The subject is the peasantry of eastern Morelos. Warman first outlines its social history from Olmec times to the Echeverría administration. He then studies it closely in four periods, the Porfiriato, the Revolution (1910-20), the redistribution of land (1920-40), and the latest years (1940-72). In each period he examines in detail how the peasants managed to maintain their economic base and way of life, despite terrific onslaughts on them by hacendados in the Porfiriato, big business since the 1930s, and again and again the State, which has protected them from capitalist markets only so far as to insure their indirect exploitation. The keys to the peasants’ endurance as peasants are two: the household and the community, variously organized as the strategy for survival has required, but always intact and ready to improvise—anything, to get com for the family’s food.

Warman’s particular craft is from the venerable school of Eric Wolf. From such strength he refers to many other masters, A. V. Chayanov on the peasant mode of production, Clifford Geertz on ecological analysis, Rosa Luxemburg on capital accumulation, and Richard Adams on power.
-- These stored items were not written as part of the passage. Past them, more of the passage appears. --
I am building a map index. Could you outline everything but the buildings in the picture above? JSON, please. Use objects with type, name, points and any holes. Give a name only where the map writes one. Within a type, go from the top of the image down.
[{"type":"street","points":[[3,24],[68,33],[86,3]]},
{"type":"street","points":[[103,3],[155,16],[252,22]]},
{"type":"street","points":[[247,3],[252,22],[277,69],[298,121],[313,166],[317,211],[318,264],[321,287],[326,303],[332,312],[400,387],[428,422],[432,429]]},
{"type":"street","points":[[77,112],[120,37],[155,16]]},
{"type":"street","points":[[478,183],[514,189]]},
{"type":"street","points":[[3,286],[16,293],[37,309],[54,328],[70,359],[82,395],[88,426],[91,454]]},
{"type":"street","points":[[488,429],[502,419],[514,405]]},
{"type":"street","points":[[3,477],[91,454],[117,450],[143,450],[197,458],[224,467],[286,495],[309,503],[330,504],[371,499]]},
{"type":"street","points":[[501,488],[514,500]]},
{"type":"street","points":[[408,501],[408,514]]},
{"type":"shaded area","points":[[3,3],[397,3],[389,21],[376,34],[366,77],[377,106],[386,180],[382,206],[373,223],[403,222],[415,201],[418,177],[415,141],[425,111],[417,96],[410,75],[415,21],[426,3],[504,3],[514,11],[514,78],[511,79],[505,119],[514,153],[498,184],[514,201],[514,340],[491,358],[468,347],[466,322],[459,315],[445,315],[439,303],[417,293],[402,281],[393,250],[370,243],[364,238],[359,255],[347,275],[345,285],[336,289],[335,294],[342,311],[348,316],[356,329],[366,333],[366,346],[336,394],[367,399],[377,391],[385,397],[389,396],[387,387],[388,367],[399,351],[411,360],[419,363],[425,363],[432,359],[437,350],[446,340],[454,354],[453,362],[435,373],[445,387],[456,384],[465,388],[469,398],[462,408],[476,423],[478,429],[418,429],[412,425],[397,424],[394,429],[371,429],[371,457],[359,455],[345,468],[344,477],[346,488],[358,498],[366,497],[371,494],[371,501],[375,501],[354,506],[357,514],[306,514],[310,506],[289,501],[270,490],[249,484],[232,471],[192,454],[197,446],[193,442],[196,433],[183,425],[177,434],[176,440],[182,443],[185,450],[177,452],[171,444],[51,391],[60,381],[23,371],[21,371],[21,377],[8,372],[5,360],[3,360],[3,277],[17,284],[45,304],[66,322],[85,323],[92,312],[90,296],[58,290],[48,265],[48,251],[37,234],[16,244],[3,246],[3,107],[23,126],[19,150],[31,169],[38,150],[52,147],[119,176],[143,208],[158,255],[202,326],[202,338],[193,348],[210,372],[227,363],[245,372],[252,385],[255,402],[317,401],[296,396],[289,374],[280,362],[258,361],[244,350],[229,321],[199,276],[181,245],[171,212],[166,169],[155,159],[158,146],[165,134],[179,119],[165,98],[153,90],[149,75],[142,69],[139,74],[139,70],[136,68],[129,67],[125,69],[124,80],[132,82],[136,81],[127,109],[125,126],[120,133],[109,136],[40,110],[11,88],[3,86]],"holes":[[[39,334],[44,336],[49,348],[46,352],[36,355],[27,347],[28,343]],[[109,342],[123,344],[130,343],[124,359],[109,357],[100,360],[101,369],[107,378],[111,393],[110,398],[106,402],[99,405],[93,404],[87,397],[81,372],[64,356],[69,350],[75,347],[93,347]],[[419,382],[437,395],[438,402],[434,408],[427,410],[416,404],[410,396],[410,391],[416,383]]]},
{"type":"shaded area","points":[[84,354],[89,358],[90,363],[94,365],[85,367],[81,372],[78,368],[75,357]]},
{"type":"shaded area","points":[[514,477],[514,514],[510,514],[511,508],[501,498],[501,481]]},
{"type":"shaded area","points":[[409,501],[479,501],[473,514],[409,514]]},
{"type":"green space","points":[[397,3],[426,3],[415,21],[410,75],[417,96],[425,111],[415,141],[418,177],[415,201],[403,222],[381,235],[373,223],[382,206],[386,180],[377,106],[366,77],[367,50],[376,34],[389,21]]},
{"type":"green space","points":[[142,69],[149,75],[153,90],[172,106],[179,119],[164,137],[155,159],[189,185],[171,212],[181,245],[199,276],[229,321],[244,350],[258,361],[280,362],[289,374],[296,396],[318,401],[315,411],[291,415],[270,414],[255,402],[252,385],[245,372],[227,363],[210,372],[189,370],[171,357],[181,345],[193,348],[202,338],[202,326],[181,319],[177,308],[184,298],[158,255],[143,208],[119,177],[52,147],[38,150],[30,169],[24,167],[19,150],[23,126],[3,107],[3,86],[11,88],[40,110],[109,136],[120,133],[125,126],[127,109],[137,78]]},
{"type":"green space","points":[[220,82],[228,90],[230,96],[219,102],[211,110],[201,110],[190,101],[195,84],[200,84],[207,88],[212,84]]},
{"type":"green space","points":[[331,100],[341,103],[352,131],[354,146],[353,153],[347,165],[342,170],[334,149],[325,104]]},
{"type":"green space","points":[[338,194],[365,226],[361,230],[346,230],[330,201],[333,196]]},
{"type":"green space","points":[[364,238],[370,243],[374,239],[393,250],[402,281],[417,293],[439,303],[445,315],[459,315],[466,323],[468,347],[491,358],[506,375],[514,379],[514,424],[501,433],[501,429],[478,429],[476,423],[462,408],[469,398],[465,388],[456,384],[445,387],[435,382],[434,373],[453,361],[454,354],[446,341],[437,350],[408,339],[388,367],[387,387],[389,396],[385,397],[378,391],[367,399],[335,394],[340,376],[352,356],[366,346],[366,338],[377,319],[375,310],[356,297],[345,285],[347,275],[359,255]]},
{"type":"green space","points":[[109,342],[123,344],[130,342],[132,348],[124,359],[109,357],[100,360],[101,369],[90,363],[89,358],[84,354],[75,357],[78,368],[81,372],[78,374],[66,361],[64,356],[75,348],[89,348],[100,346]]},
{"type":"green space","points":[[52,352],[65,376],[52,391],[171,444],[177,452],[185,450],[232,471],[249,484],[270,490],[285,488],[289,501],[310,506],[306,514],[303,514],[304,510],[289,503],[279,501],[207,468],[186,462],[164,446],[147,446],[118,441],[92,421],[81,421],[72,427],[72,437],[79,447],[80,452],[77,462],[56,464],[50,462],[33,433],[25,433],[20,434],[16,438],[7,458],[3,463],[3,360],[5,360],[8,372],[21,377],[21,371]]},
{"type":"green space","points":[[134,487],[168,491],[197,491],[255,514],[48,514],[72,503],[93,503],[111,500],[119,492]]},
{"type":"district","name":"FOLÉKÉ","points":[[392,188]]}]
But he has become a master in his own right. Standing solidly in the creative Marxist tradition, he has achieved a convincing synthesis of anthropology, economics, and history that sets the standard for any scholar now proposing to study rural Mexico. Occasionally in this book the reader may wish for yet more detail, for example on the families that turned revolutionary and those that did not, or on the groups promoting “agrarian reform.” But it is Warman who has educated the reader to want the detail. The greatest significance of the high standard he has set is to authorize new insights and discoveries.

Moreover, for all the complexity of his argument, Warman has put it simply. He says the peasants themselves were his best teachers —not least, though he does not say so, in the language to use to explain their lives. The writing is clear, straightforward, modest, wry, earthy. The morelenses have done exceptionally well by their best student.